[Directions]
Give the number of lines in the data that hold the word "space", and nothing else.

------ Data extract

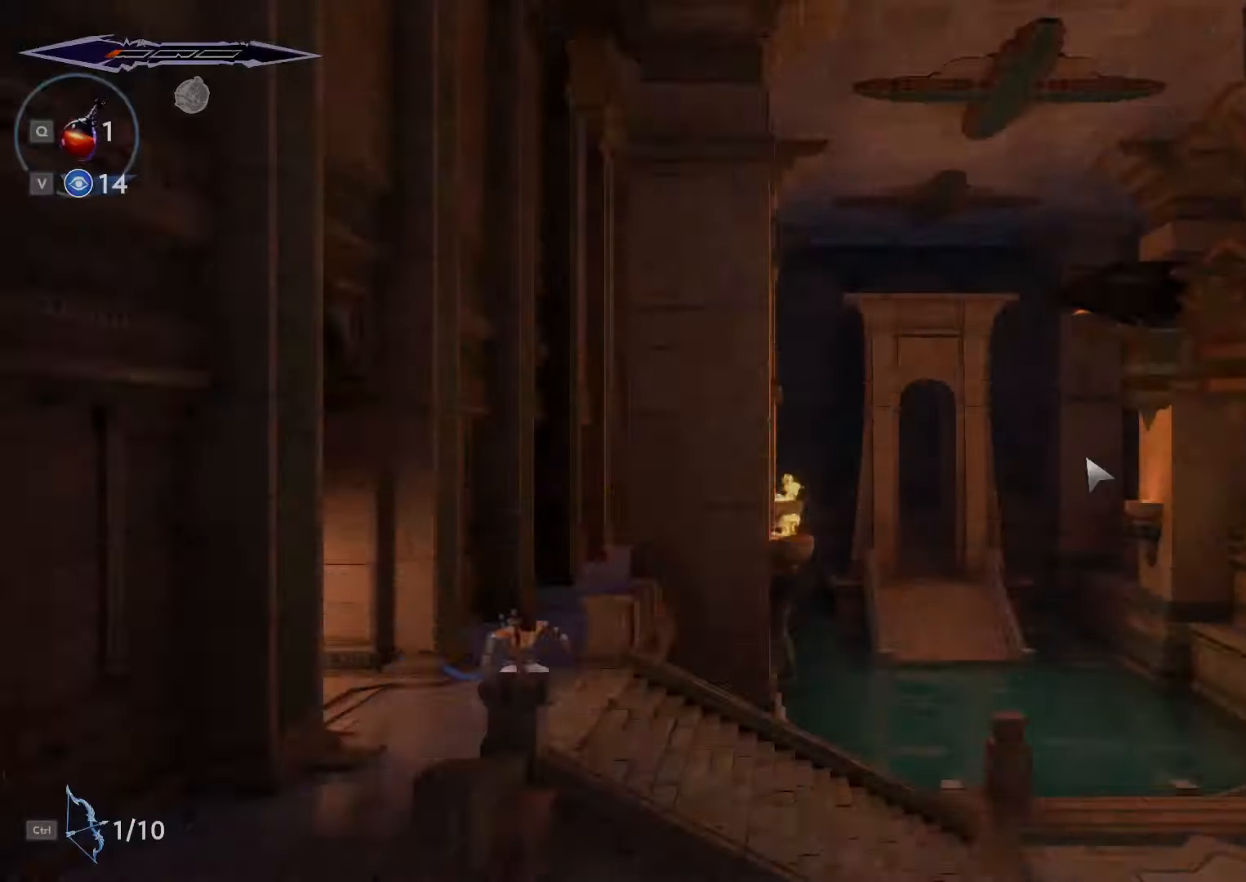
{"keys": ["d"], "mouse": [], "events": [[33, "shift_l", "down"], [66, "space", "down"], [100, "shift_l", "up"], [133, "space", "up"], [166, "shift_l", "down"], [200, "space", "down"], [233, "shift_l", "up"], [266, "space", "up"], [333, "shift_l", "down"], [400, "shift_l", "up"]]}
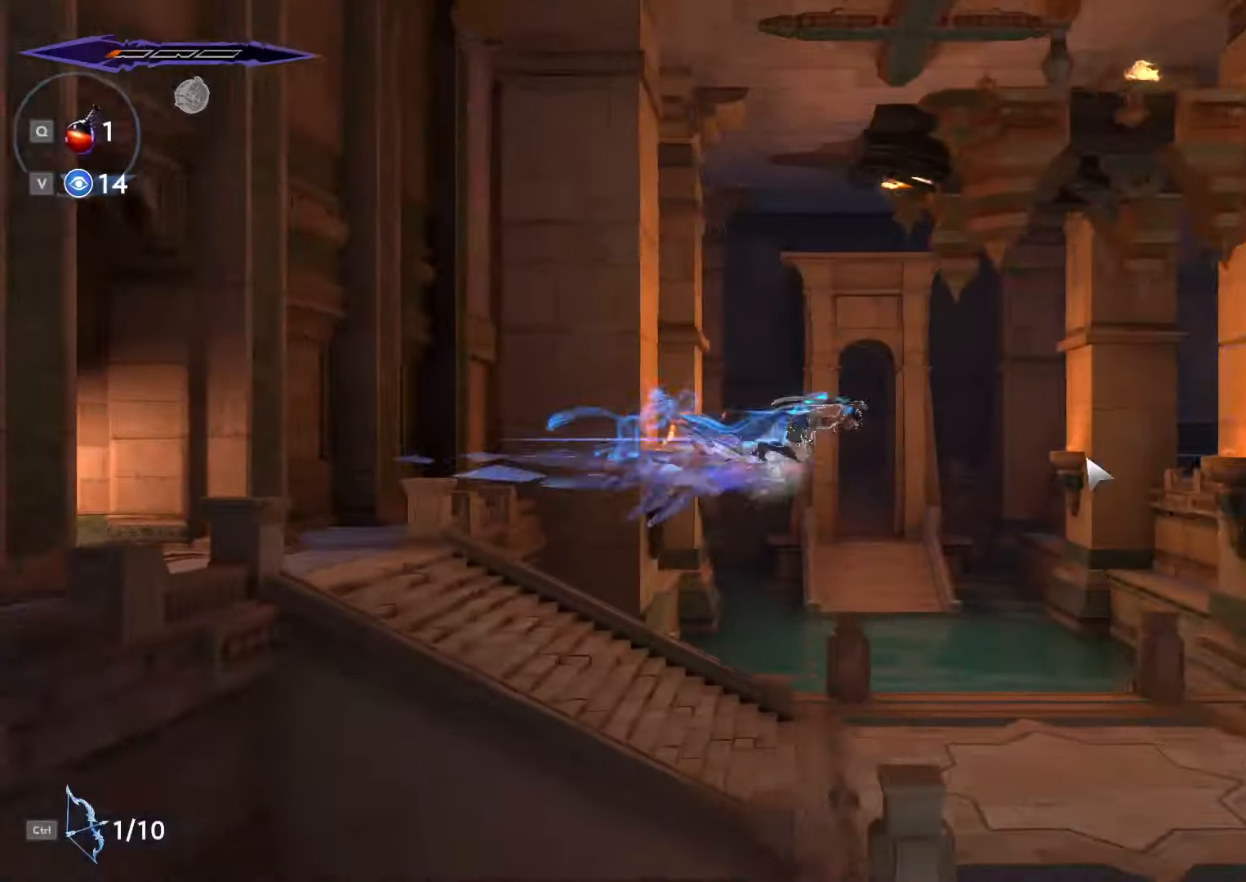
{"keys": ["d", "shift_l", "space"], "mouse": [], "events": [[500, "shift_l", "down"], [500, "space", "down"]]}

------------
------ Data extract

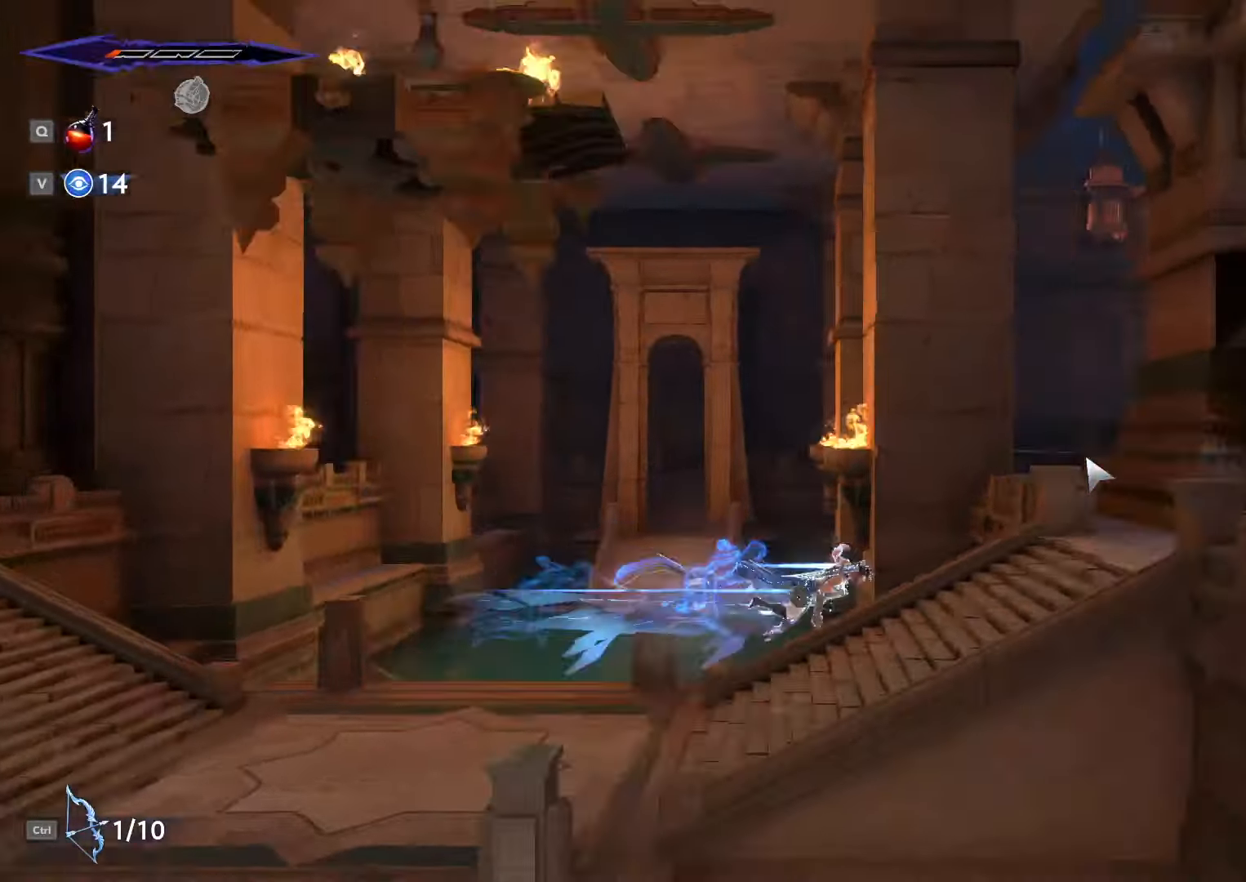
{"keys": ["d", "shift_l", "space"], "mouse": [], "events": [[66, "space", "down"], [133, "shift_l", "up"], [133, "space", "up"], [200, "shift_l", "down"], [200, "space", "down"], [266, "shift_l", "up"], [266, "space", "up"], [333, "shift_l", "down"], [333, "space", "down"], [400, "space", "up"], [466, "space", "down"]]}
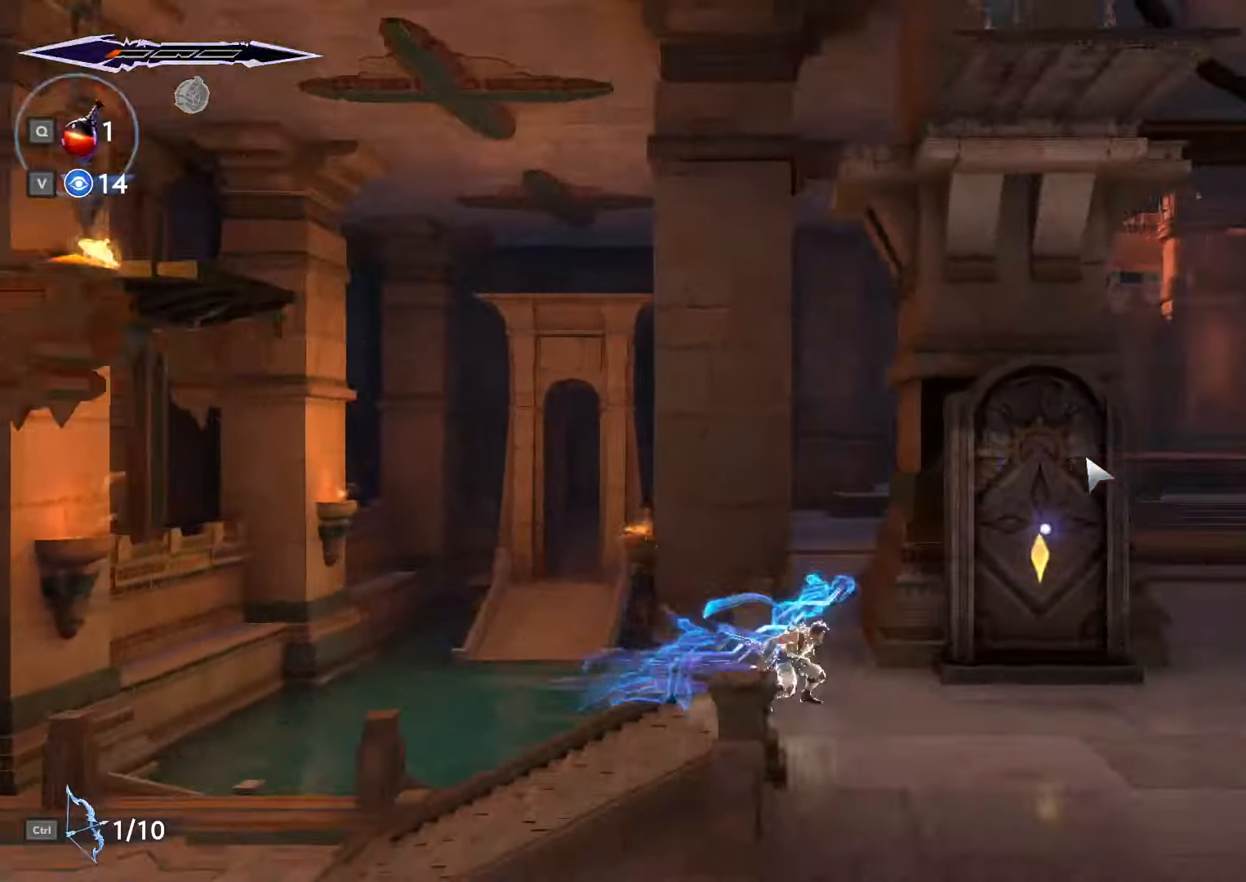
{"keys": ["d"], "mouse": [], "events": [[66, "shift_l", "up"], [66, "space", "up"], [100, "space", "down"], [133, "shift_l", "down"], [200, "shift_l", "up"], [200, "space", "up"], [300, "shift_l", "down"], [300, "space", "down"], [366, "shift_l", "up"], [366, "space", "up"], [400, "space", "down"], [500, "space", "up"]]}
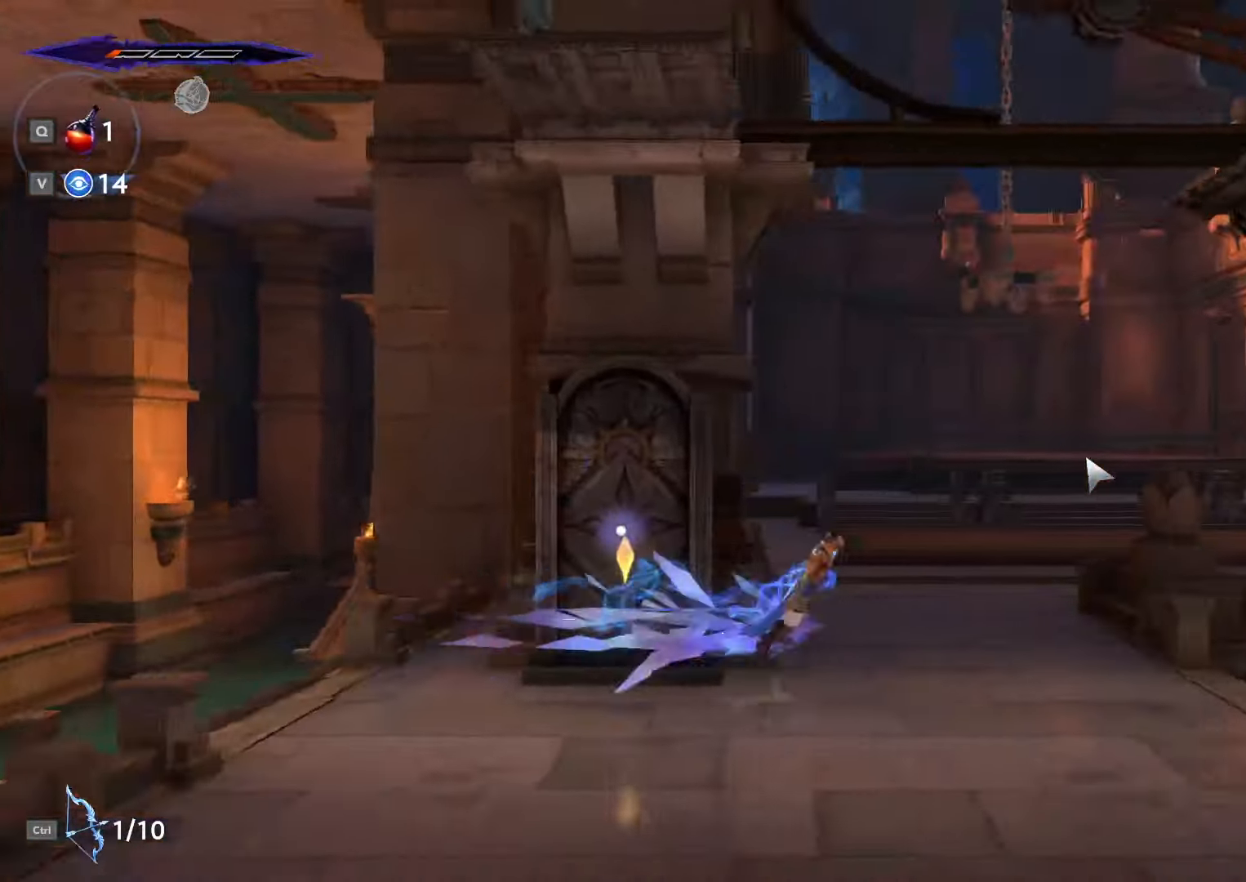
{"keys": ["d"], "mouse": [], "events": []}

------------

[Answer to this problem]
4